— START PASSAGE SHOWN —

Tag Archives: sora

Yōzei’in miko futari uta’awase 04

Left

ねざめつつみをうぐひすのねをぞなくはなさかりにしきみをこふれば

nezametsutsu
mi o uguisu no
ne o zo naku
hana sakarinishi
kimi o koureba
Every time I wake,
My flesh, as a warbler,
Lets out sobbing cries,
For, fair as a blossom in bloom,
It is you I long for, my lady…

7

Right

ことにいでてなにかいふべきねざめつつこふるしたひもそらにとくらむ

koto ni idete
nani ka iubeku
nezametsutsu
kouru shitahimo
sora ni tokuramu
To put it into words,
What is there I can say?
Every time I wake,
Your underbelt, which I want so,
Seems to be loosening in the skies alone.

8

Eien narabō uta’awase 26

Round Five

Left (Tie)

うちきらしあまぎるそらと見しほどにやがてつもれる雪の白山

uchikirashi
amagiru sora to
mishi hodo ni
yagate tsumoreru
yuki no shirayama
Suddenly concealed
By mist, the skies
I glimpsed and
In a moment drifted
Snow covered Shira Mountain with white.

Controller’s Graduate
51

Right

としをへてふし見の山にふるゆきはとこめづらにもおもしろきかな

toshi o hete
fushimi no yama ni
furu yuki wa
tokomezura ni mo
omoshiroki kana
Through all the passing years
Upon Fushimi Mountain
The falling snow
Feels ever fresh
And full of charm!

Kerin’in Graduate

52

The poem of the Left’s ‘Suddenly concealed / By mist, the skies’ is a clear case of repeating the same meaning. In addition, ‘snow covered Shira Mountain’ is one which is snow-capped regardless of whether it’s summer or winter. It’s not a mountain where one would be startled at seeing it ‘suddenly concealed’. The poem of the Right says that ‘through all the passing years the estate at Fushimi…feels ever fresh’, which seems as if this poem is specifying a period when this applies. It’s certainly a bit of a reach to say that this would be charming, but it’s not incongruous. Thus, I make this a tie.

I am unable to grasp the sense of the Left poem’s ‘suddenly concealed’. If it had been ‘concealed with falling’ then that would be better. In addition, I don’t understand the final ‘snow covered Shira Mountain’ either. I would have preferred it if the order had been ‘Shira Mountain’s snow’, but putting the ‘snow’ first seems to lack fluency and so, regretfully I would change this.

— END PASSAGE SHOWN —

Answer these from the uta'awase passage:
(a) In the first contest's Left poem, what bird is the speaker's flesh compared to?
(b) Who is credited with the Right poem about Fushimi Mountain in Round Five?
(c) What verdict does the first judgment on Round Five reach?

— START GIVEN DATA —

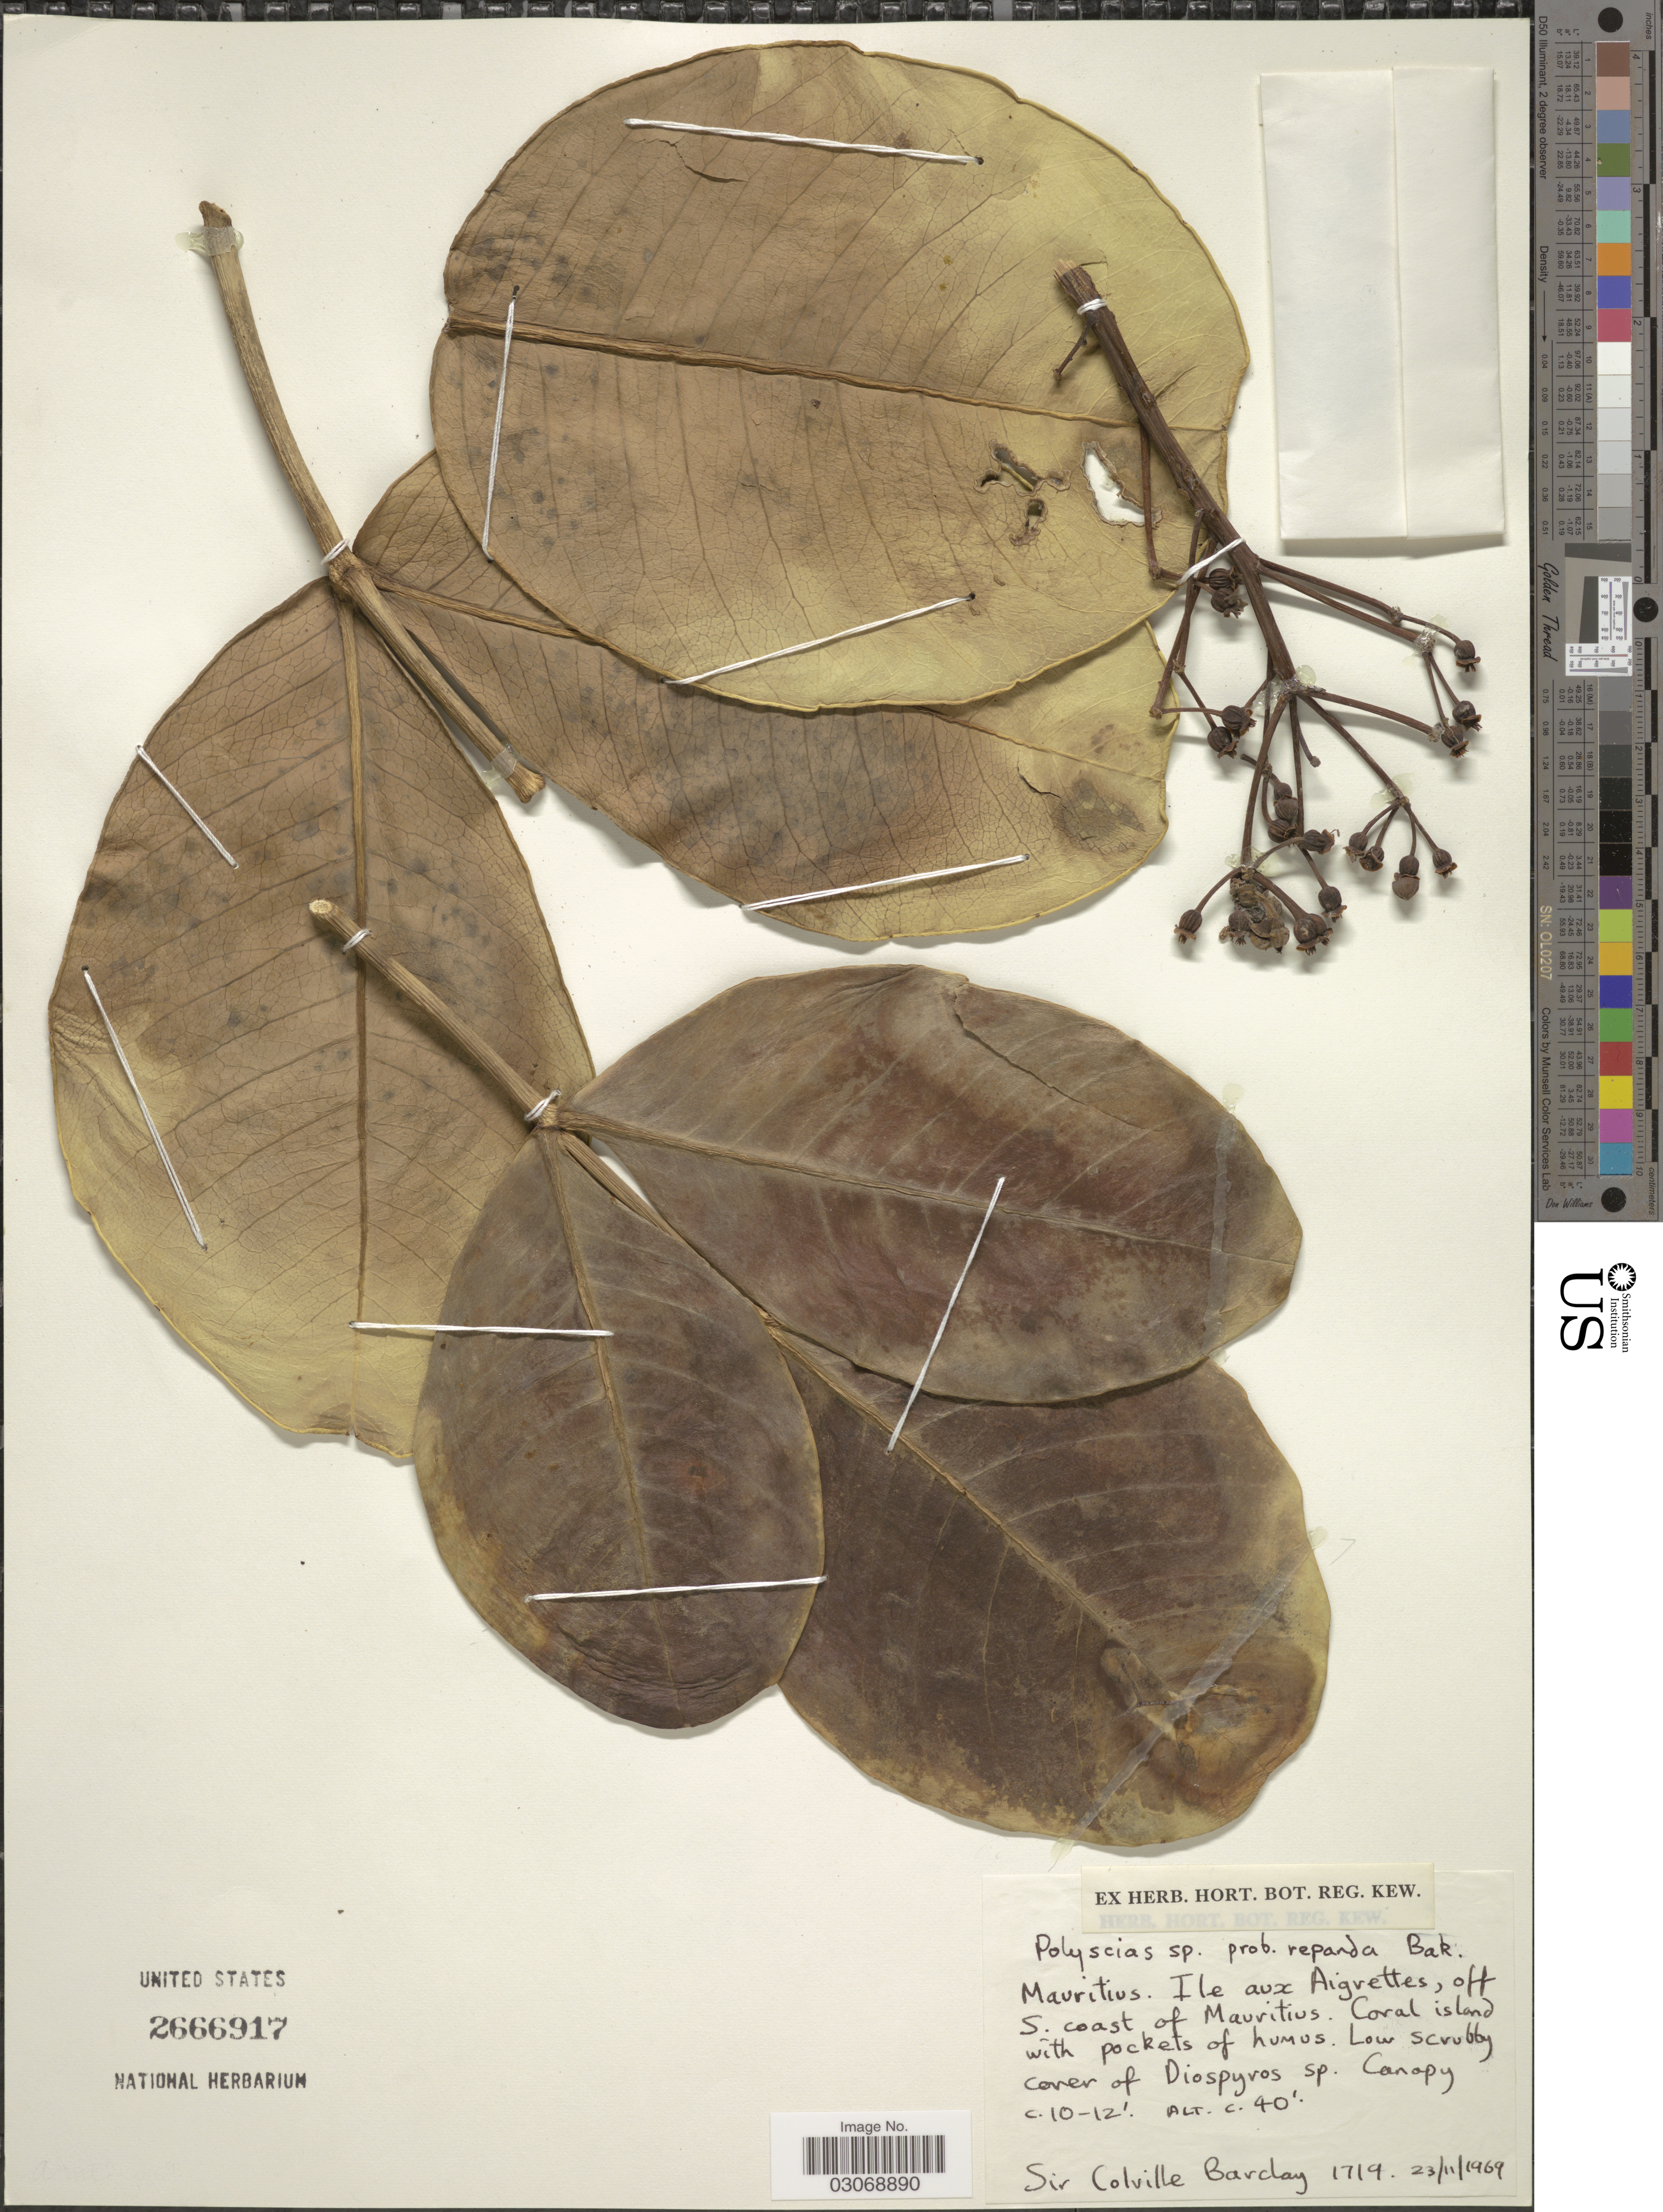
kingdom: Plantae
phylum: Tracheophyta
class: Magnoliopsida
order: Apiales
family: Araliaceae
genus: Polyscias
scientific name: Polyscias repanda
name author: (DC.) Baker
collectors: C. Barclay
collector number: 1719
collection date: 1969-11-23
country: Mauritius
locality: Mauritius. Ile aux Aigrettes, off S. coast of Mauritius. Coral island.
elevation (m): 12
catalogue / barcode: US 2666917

— END GIVEN DATA —

_WRITTEN ANSWER_:
(a) A warbler.
(b) Kerin'in Graduate.
(c) A tie.